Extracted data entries
════
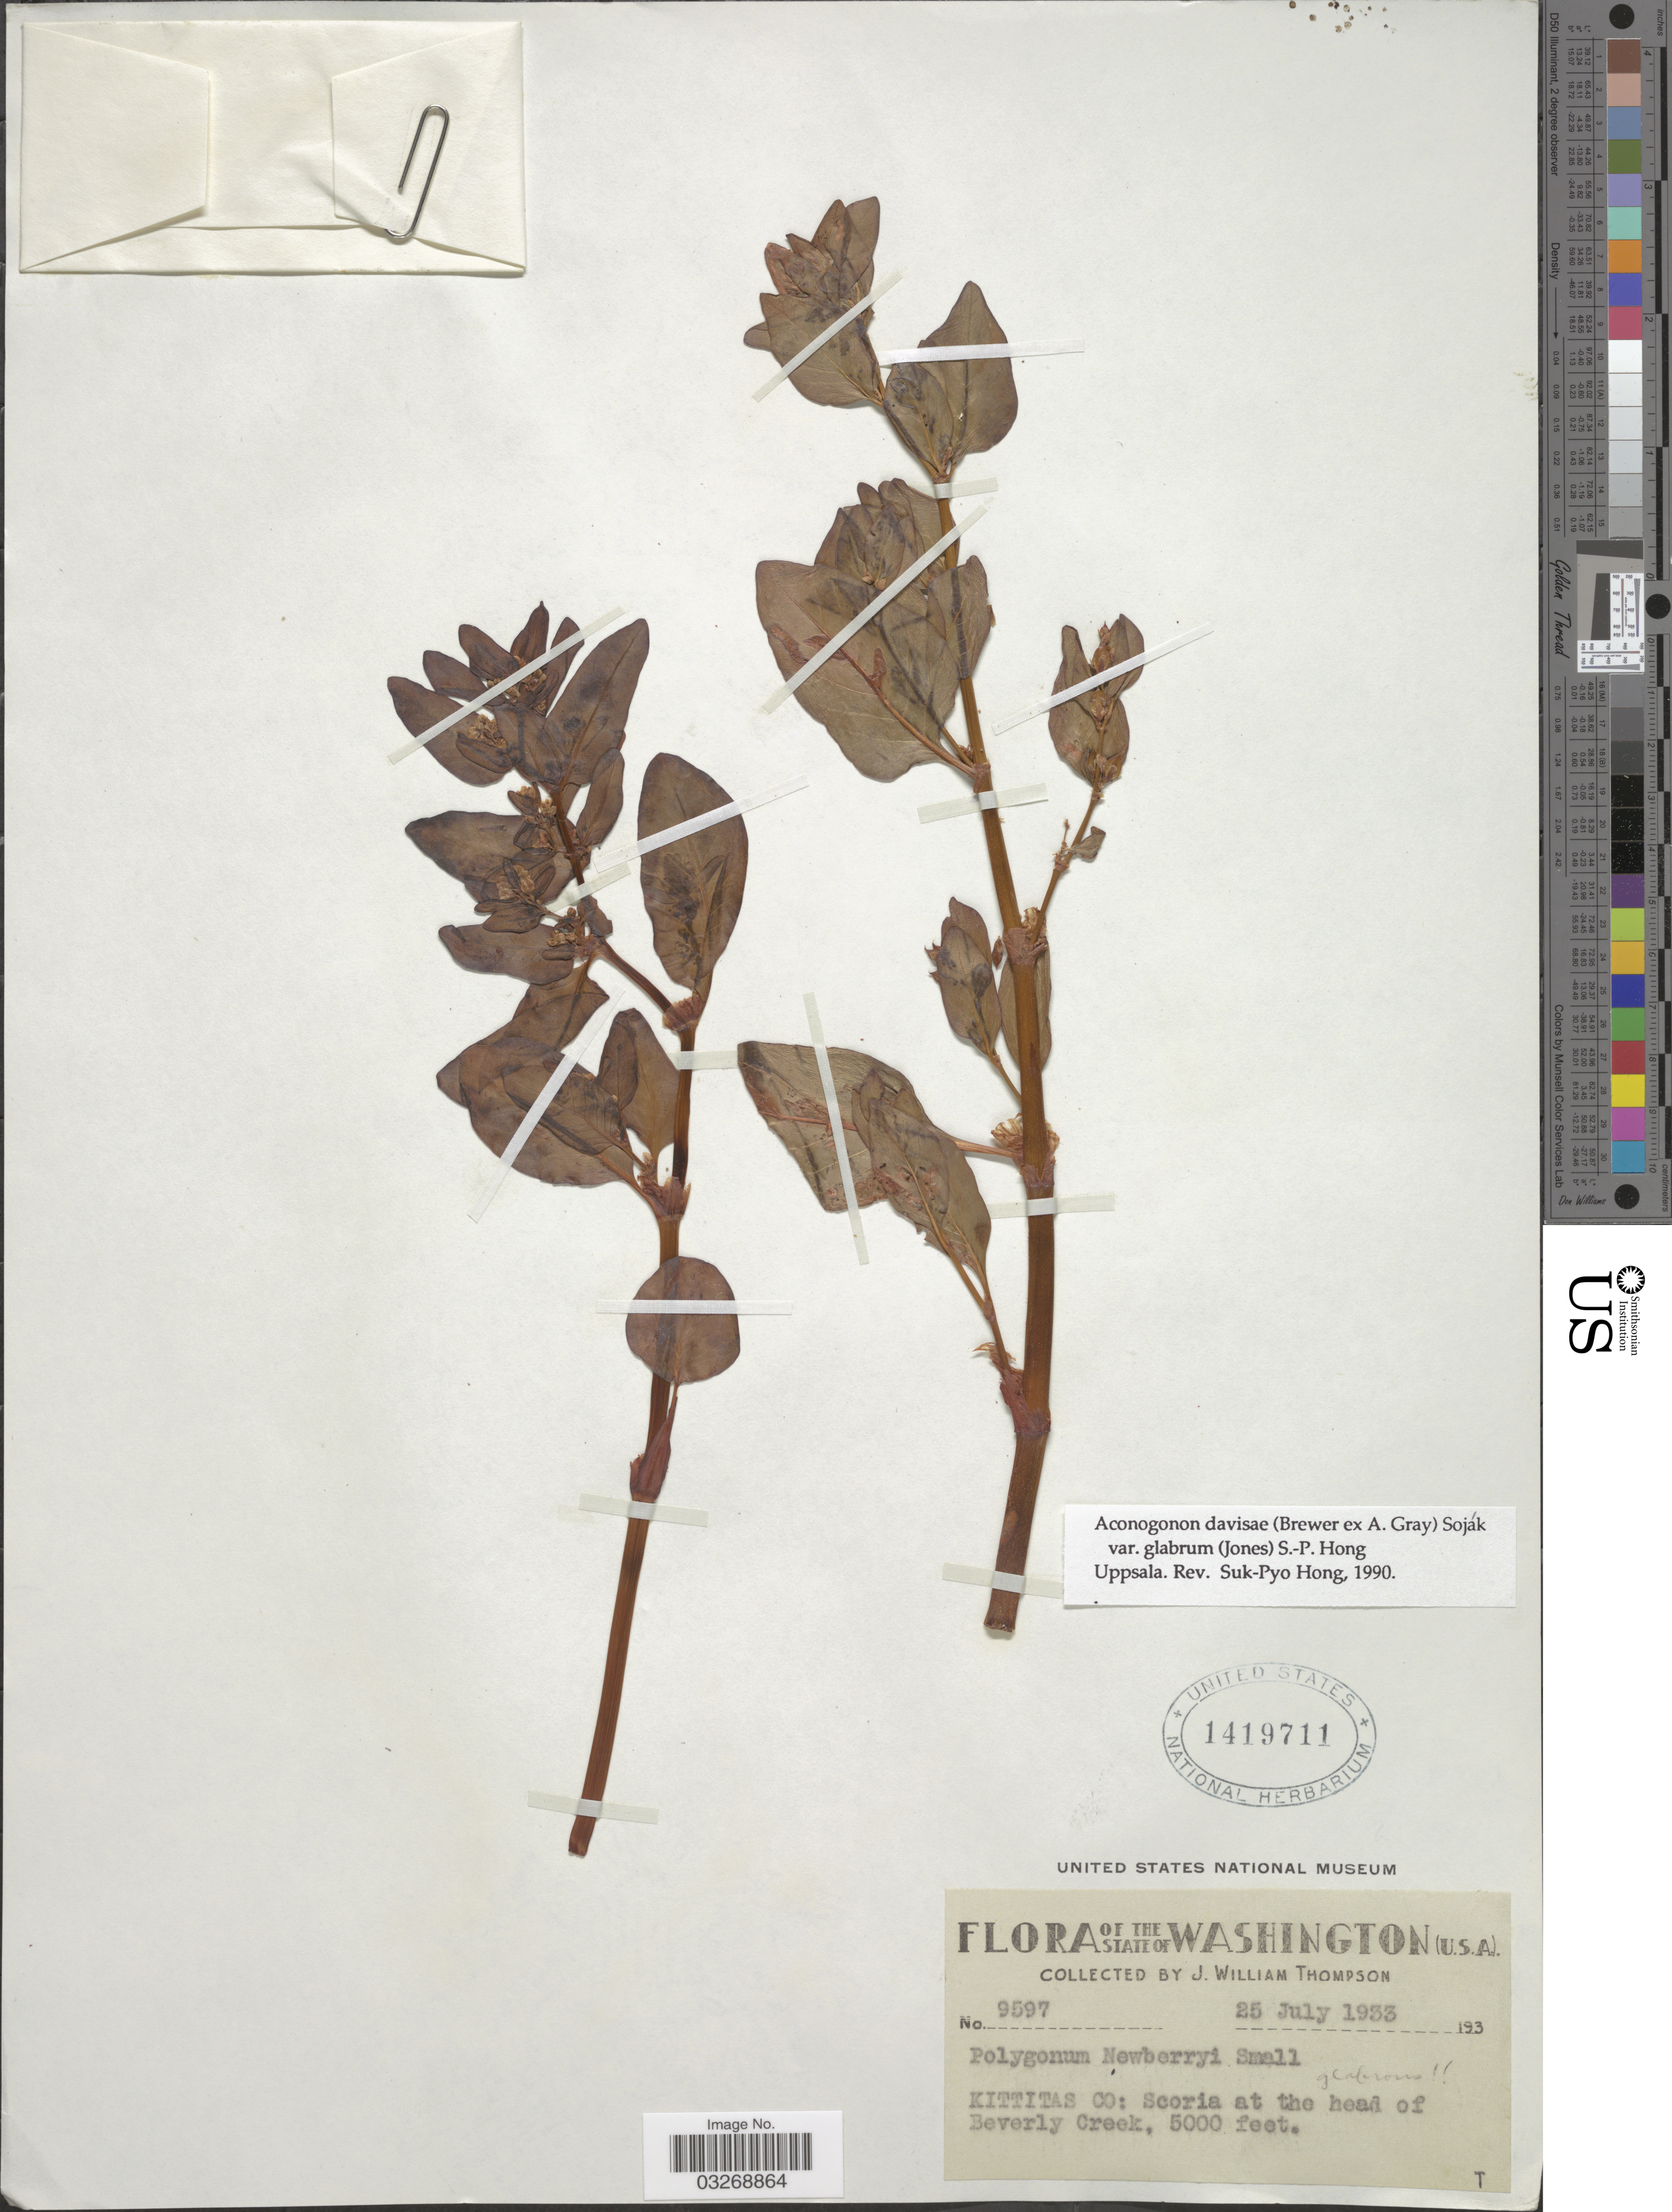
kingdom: Plantae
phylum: Tracheophyta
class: Magnoliopsida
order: Caryophyllales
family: Polygonaceae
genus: Koenigia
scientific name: Koenigia davisiae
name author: (W.H. Brewer ex A. Gray) T.M. Schust. & Reveal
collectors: J. W. Thompson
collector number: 9597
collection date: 1933-07-25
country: United States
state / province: Washington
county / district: Kittitas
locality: Kittitas Co: Scoria at the head of Beverly Creek.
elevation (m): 1524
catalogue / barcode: US 1419711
════
§ **What to work on**
Copy everything from the line containing "collection date: 1933-07-25" down to the end of the items, with each line reproduced precisely.

§ **Response for this exercise**
collection date: 1933-07-25
country: United States
state / province: Washington
county / district: Kittitas
locality: Kittitas Co: Scoria at the head of Beverly Creek.
elevation (m): 1524
catalogue / barcode: US 1419711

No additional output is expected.